◆ **Extract to read**:
-=-=-

Kevin Kline has never been a favourite of mine. There’s an arrogance there that I find kind of off-putting. It’s not to say that he not good, talented, it’s just that I always get the impression that he thinks (or “knows”) he’s GREAT – and that bothers me. He was good here, but he filled too much screen time with his improvisations – which were good, but not… GREAT. Those moments looked like performances instead of like real life – a pet peeve of mine.
His part was written in a truly amusing fashion, however, as an anachronistic film noir detective (complete with a semi-poetic narration that’s a throwback to films of the ’40s) thrown into the modern era despite himself, wishing he were in a different time and place. Of course, this type of live radio show is a relic of a bygone era itself, so it’s only fitting.
All in all, ‘A Prairie Home Companion’ is a splendid companion for a couple of hours. It has its creaks and imperfections, but it’s a sturdy film overall. It’s a great example of Robert Altman’s work, in that it shows us a gaggle of partly goofy people and gives them flight, making them human and endearing them to us.
When the show ends, it impossible to not regret that it must, having known it for so short a time. Still, everything runs its course, of course, and all the characters invariably have to move on to other things. In doing so, though, it allows them to rejuvenate their hearts and begin to dream anew.
For about 100 mins, though, we got a chance to watch them giving their all to something that they all believed in passionately, that they basically lived and breathed. And, for those 100 mins, we lived and breathed it with them – we were in very good company.

-=-=-

◆ **Data under study**:

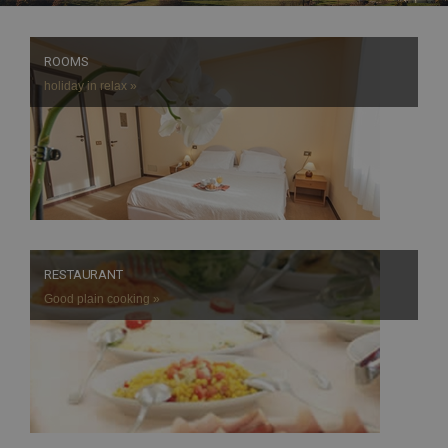
ROOMS
holiday in relax »
RESTAURANT
Good plain cooking »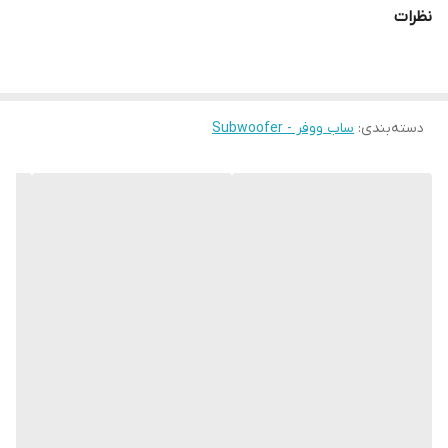
باکس با سایزدقیق بصورت کاملا فیکس نصب میشود و احتمال تکان
نظرات
خوردن دراثر ترمز ویا دست انداز خیابان وجود ندارد.
دسته‌بندی
:
ساب ووفر - Subwoofer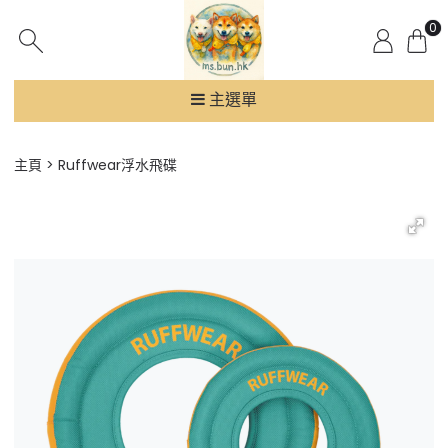
0
主選單
主頁
Ruffwear浮水飛碟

-=-=-

◆ **Request A**:
Please reproduce the review starting at "All in all, ‘A" and ending at "to dream anew.", replacing "gaggle" with "flock".
◆ **Request B**:
In the review, what kind of character is Kevin Kline's part written as?

◆ **Worked solution A**:
All in all, ‘A Prairie Home Companion’ is a splendid companion for a couple of hours. It has its creaks and imperfections, but it’s a sturdy film overall. It’s a great example of Robert Altman’s work, in that it shows us a flock of partly goofy people and gives them flight, making them human and endearing them to us.
When the show ends, it impossible to not regret that it must, having known it for so short a time. Still, everything runs its course, of course, and all the characters invariably have to move on to other things. In doing so, though, it allows them to rejuvenate their hearts and begin to dream anew.

◆ **Worked solution B**:
An anachronistic film noir detective thrown into the modern era despite himself.